Die Anwohnenden kritisieren in ihrer Petition auch, dass es ihrer Recherche nach „nicht eine Stadt in NRW gibt, in der eine EAE mitten in ein dicht besiedeltes Wohnviertel gesetzt wurde“. Ein Beispiel aus Bonn widerlegt diese Annahme: In der ehemaligen Ermekeilkaserne, die sich in der beliebten Bonner Südstadt befindet, gibt es bereits seit 2016 eine Erstaufnahmeeinrichtung mit mittlerweile bis zu 800 Plätzen. Drumherum sind zahlreiche Einfamilienhäuser, feine Gastronomien, Schulen und mehr – ein sehr intaktes Veedel, genauso wie an der Riehler Straße in Köln.
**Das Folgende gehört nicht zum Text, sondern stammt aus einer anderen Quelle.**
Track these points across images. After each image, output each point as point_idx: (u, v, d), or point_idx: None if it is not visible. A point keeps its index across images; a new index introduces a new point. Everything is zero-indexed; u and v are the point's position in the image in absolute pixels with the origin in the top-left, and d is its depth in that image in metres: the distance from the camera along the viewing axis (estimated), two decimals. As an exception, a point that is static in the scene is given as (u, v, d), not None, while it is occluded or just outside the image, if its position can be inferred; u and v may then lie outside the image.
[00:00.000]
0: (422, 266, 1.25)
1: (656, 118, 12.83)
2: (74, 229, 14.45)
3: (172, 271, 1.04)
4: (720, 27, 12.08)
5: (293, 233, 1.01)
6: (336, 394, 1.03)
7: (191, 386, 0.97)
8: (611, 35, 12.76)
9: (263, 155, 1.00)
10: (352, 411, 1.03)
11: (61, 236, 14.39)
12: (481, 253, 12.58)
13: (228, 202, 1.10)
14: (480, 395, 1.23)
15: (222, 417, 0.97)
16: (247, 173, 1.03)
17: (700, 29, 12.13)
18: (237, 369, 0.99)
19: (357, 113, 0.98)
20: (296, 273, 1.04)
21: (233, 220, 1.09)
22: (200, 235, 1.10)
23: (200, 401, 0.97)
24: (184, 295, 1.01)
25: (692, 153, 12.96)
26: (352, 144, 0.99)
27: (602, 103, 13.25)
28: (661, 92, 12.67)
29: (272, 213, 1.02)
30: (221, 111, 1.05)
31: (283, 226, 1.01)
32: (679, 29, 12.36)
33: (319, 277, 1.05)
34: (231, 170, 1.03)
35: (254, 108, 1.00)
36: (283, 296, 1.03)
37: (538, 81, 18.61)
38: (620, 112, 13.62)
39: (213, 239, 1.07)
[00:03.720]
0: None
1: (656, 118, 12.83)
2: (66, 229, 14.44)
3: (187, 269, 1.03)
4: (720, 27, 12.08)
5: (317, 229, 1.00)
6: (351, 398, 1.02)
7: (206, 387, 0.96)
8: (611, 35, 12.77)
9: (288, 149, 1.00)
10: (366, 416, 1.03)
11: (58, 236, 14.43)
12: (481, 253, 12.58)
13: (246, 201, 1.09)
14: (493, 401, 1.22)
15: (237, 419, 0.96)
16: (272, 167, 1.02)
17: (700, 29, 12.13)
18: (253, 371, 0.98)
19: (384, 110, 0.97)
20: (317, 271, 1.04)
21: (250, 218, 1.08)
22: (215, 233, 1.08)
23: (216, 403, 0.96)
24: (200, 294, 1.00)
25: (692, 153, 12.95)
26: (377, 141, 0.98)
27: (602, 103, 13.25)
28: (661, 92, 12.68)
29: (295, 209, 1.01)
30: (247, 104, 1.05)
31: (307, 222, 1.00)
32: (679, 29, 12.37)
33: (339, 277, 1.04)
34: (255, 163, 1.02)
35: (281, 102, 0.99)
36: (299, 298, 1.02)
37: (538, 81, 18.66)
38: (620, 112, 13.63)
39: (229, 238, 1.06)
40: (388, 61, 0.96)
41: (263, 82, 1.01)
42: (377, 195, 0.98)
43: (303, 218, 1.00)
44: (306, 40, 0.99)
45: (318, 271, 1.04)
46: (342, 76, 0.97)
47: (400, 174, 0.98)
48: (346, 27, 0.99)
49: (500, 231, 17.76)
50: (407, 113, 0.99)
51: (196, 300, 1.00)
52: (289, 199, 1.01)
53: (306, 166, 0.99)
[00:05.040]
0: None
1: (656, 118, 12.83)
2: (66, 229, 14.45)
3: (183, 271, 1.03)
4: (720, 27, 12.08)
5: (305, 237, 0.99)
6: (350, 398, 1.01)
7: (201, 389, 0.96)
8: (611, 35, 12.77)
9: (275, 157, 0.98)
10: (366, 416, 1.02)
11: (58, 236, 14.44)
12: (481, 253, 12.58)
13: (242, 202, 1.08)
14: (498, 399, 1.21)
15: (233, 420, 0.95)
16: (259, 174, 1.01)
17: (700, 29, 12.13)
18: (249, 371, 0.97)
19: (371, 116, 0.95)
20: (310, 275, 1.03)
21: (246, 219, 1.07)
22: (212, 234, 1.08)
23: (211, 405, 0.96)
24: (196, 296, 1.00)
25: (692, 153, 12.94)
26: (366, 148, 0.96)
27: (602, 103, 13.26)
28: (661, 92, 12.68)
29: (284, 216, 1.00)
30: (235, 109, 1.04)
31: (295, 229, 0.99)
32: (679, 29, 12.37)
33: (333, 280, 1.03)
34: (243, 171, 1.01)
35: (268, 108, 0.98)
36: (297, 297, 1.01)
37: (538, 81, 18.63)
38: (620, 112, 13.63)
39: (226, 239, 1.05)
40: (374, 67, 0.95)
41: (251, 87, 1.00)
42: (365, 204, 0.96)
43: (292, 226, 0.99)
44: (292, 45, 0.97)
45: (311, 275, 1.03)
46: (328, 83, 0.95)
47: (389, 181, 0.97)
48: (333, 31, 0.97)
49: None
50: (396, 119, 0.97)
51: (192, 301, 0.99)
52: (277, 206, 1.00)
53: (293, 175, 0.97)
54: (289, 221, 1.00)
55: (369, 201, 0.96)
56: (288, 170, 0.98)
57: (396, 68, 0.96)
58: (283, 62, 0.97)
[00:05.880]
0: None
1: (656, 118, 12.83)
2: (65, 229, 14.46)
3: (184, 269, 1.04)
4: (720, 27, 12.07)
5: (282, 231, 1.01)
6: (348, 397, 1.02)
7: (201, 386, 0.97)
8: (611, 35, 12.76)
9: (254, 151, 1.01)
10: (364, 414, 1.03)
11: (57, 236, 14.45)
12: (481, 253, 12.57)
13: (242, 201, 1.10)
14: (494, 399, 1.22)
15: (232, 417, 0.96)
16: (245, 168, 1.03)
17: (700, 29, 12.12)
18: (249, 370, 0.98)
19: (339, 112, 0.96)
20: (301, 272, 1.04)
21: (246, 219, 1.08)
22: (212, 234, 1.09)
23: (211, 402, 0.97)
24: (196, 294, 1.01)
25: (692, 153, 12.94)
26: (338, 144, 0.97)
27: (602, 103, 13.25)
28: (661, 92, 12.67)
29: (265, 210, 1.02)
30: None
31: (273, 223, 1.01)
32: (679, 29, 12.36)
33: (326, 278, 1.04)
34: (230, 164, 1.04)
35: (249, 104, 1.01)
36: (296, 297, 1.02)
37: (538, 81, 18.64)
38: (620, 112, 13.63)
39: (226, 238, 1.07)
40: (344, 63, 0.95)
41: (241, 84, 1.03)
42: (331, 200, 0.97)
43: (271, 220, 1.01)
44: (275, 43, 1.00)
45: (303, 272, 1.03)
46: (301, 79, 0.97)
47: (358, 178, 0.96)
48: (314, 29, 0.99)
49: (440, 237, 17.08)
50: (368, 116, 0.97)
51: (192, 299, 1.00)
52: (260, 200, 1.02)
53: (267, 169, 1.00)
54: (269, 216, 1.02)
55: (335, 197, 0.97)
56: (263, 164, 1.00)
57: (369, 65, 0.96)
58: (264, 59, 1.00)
Und Bonn steht Köln in der Bevölkerungsdichte nur wenig nach. Zum Stichtag 31. Dezember 2022 lebten in Köln 2778,5 Einwohner je Quadratkilometer. Damit belegt Köln in dem Ranking Platz fünf in NRW, nur drei Plätze dahinter rangiert Bonn mit 2385,2 Bewohnern je Quadratkilometer.

EAE Bayenthal

In Bayenthal in der Nähe der Alteburger Straße betreibt das Land bereits eine Aufnahmeeinrichtung für Geflüchtete. Der Stadtteil Bayenthal hatte zum Stichtag 31. Dezember 2022 eine Bevölkerungsdichte von 8732 Einwohnern je Quadratkilometer. Neustadt-Nord, wozu Agnesviertel und Kunibertsviertel gehören, 8194. Die Bevölkerung ist nur in Altstadt-Süd (11 760) und Neustadt-Süd (13 173) noch dichter.

Keine Probleme

Die Landesregierung erklärt auf Anfrage: „Eine besondere Problematik mit Gewaltdelikten ist in der EAE Bonn nicht bekannt.“ Die Rundschau fragte bei Anwohnenden nach. Einer davon ist Lars Schall, der jahrelang in direkter Nachbarschaft zur EAE gewohnt hat. Der 27-Jährige, der derzeit in Bonn in Physik promoviert, erklärt: „Ich habe nie etwas Auffälliges mitbekommen. Morgens waren die Schüler vom Gymnasium gegenüber laut, abends waren es die Studenten. Durch die Einrichtung war ich nie beeinträchtigt.“

Gegenwehr

Die Petition gegen eine Aufnahmeeinrichtung ist deutschlandweit eine von vielen kritischen Stimmen, die aufkommen, sobald Pläne an die Öffentlichkeit gelangen. „Die Errichtung und Inbetriebnahme einer Landesunterkunft ist Bestandteil der öffentlichen Diskussion, in der auch kritische Stimmen und Bedenken geäußert werden“, erklärt die Landesregierung. Dabei kann die Angst vor Veränderung eine Rolle spielen, in manchen Fällen auch Existenzängste.